The Noma restaurant and its chef have had a major impact on the world of haute cuisine in recent years, being able to introduce many innovations and popularizing a style defined as New Nordic, which is also much imitated in other latitudes and for example in upscale New York restaurants. In September 2021 it was promoted to a third star by the prestigious Michelin guide, a recognition many felt was late, while in 2021 it won the title of Best Restaurant in the World on the World’s 50 Best Restaurants list for the fifth time.
Like many of the most famous haute cuisine restaurants, Noma has a long waiting list and is prepared to shell out around €500 for a multi-course tasting menu. In the field of luxury tourism, a meal at Noma could be the basis of a whole holiday in Denmark or Scandinavia. Despite this, chef Redzepi said he decided to close the restaurant in the traditional sense because haute cuisine was no longer “economically and emotionally sustainable”.
Redzepi, who opened the restaurant in 2004, has always explained that his cuisine requires “exhausting, hours-long work” and said he believes paying around 100 staff fairly, keeping standards high and prices up is no longer sustainable at a level that is customer-friendly: «Haute cuisine has to rethink its entire branch, it’s just too hard. Financially and emotionally it is not possible: As an entrepreneur and as a person, I feel the need to change.”
Redzepi is known in the world of great chefs for a difficult character, gruff manners and behavior that borders on bullying towards his subordinates. He said he’s worked to improve his leadership over the years, but today it has become too stressful for him to run a restaurant of this level and not just be anti-economy.
Recently, Noma had also been criticized for using a large number of unpaid interns (20-30). They were attracted by the opportunity to learn restaurant techniques and secrets, as well as the opportunity to incorporate work experience at ‘the best restaurant in the world’ into their curriculum, which is obviously highly valued by potential future employers.
However, some had reported a rather complex and somewhat toxic work environment in which they were engaged in a single task for the entire duration of the internship.
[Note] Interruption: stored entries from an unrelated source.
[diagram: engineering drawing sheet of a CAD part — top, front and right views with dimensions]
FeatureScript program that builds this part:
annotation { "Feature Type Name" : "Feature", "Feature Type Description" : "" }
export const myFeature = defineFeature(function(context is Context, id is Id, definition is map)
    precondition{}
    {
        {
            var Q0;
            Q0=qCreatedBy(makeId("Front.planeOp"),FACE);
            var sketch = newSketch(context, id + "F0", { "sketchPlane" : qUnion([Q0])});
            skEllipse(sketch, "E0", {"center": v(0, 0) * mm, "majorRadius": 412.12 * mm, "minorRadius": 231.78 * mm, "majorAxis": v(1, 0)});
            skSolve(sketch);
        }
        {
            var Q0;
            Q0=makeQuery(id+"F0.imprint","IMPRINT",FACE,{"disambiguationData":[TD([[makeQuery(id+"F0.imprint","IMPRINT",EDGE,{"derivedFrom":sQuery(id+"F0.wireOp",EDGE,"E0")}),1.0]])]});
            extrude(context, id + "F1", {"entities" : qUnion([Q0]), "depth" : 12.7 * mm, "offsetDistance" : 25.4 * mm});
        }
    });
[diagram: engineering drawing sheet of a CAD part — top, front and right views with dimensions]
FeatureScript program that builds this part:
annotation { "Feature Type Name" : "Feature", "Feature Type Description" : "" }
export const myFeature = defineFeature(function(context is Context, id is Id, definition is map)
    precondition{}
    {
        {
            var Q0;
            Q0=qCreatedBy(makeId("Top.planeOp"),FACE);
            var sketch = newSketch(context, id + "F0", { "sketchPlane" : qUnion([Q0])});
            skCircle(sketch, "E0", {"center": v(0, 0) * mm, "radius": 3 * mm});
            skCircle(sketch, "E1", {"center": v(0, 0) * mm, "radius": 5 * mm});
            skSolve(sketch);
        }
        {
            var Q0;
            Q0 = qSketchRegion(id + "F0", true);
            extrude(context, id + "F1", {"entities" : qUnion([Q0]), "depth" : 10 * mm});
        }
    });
One said he spent three months composing only artificial fruit-skin insects (a fruit puree from which water has been drained): a complex manufacturing job from which he learned little for his future and which he must carry out in silence. Situations of this kind are also quite common in top restaurants. After the controversy that had involved him, Noma had decided to pay all interns.
Redzepi, 45, who was born into an ethnic Albanian family, will not leave the premises where Noma is now based or fire the staff: he wants to reinvent the restaurant in a new form and demonstrate that “you can grow old and be creative stay, continue to enjoy your work. It’s going to be Noma 3.0: the restaurant was redesigned in 2018 when it was relocated, during which the menu and style were also fundamentally renewed.
In its 19-year history, Noma had become a point of reference in world cuisine, first for its choice to use very local ingredients, typical of Scandinavian culture or collected and reworked on site, then often for the way how it presented the dishes “formed” into new forms, with long processes to transform and enhance their taste. Over the years, Redzepi has researched and experimented extensively, using unusual ingredients and plants not normally used in the kitchen, and specializing in fermentation processes that have become the chef’s true specialty.